Delle Donne: Most certainly yes. We have seen a wide-scale acknowledgment that for tech to be truly adaptive, it needs to be built to open standards and have innate ease of integration. There are still builders of proprietary systems, but the torrid pace of emerging, best-of-breed point solutions coupled with clients’ willingness to embrace one-off solutions that solve problems is a clear message to all builders that open systems are the better way to go. And now, with advances in visualization layer reporting, information in disparate systems in the HR stack can be reported in a consistent look and feel that suits the business user’s needs. While we are not all the way there, these trends indicate the clear direction of the market. It’s headed toward open application program interfaces and more convenient integrations.
Q: What types of technologies are you most excited about, whether something showcased at the event or otherwise?
Delle Donne: We are most energized by the advances we’ve seen in candidate engagement, assessments, and matching. While these areas are intuitively in demand by corporate buyers when addressing hiring challenges, leading contenders with offerings in these areas are reaching maturity. The expo featured several strong contenders in these areas. For engagement systems, we had Clinch, Beamery, and Candidate.ID, and for behavioral assessments we had Arctic Shores. In the matching technologies, we had a deep showing that illustrated differing forms of matching by way of Avrio, Step, Shortlist, and Placement Feed.
Q: Who are the game changers?
Delle Donne: We see some early-stage game changers starting to emerge. Several startups are using machine learning and chatbots now. If they continue on track, we think they will be quite impactful. In the case of Avrio, its chatbots can greatly shorten the time it takes to screen down to a short list of high potential “fits.”
In the matching technologies, we see machine learning making a huge difference.

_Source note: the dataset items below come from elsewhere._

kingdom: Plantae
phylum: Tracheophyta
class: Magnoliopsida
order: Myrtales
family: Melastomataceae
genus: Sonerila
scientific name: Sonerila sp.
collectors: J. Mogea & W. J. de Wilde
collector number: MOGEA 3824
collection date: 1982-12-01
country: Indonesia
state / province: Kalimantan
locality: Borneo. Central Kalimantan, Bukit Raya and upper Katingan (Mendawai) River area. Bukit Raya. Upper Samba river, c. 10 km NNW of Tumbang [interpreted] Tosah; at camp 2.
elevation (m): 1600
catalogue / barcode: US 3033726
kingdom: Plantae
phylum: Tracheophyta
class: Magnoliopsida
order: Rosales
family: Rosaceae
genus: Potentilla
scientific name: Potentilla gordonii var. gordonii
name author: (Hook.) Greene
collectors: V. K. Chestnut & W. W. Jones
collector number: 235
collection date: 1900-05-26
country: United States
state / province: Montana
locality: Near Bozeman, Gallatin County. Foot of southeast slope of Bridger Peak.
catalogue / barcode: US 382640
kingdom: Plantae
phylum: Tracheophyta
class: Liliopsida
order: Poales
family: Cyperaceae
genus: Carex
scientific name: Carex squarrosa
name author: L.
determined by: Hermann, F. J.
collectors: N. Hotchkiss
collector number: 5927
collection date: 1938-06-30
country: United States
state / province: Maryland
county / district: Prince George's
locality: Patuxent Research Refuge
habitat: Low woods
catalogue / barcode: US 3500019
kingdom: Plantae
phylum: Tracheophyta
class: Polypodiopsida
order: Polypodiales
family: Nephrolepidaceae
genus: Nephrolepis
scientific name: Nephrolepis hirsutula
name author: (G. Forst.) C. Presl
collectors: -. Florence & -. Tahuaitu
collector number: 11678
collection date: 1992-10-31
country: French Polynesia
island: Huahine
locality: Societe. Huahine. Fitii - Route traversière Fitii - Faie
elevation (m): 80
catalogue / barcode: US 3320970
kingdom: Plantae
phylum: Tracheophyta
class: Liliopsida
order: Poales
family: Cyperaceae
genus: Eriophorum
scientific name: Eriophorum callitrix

Systems like HiredScore that can sort through all resumes in a company’s possession, many unopened, and surface existing matches will reduce spend on new job posts since it’s taking advantage of candidates companies already have in their ATS environment. In the case of HiringSolved’s machine learning, it’s a people aggregator that can search the entire internet and filter to find matches with Google-like search speeds.
In the analytics space, the most important changes center on the level of visibility being brought to data in disparate systems. Crunchr and Talennium are analytic tools that make it possible for a number of point solutions to pass information between each other and have the pertinent data revealed in easy-to-use dashboards.
Q: At the event, talent acquisition professionals received play money to “invest” in startups they felt show great promise. Were you surprised by the exercise’s top five winners of Avrio, Hyr, Adepto, Recroup, and Arctic Shores?
Delle Donne: We were very pleased by the top winners that garnered the greatest investment – well, more happy than surprised. I will say that investors were very perceptive in being able to identify solutions that in our view had subtle but very powerful capabilities. Recroup, the job ad retargeting solution from Canada has been a favorite of ours, but its true power can be hard to visualize. We’re glad the “investors” realized that. Arctic Shores supports our view that we are indeed in the year of assessments. Having Hyr, the app for retail and hospitality hiring, come in second place was great. We know it’s a very slick app, but the surprise was that even such a narrow industry solution garnered the second highest investment total. In all, I think it illustrates the sharp investment acumen of the talent acquisition executives who took part in this great event.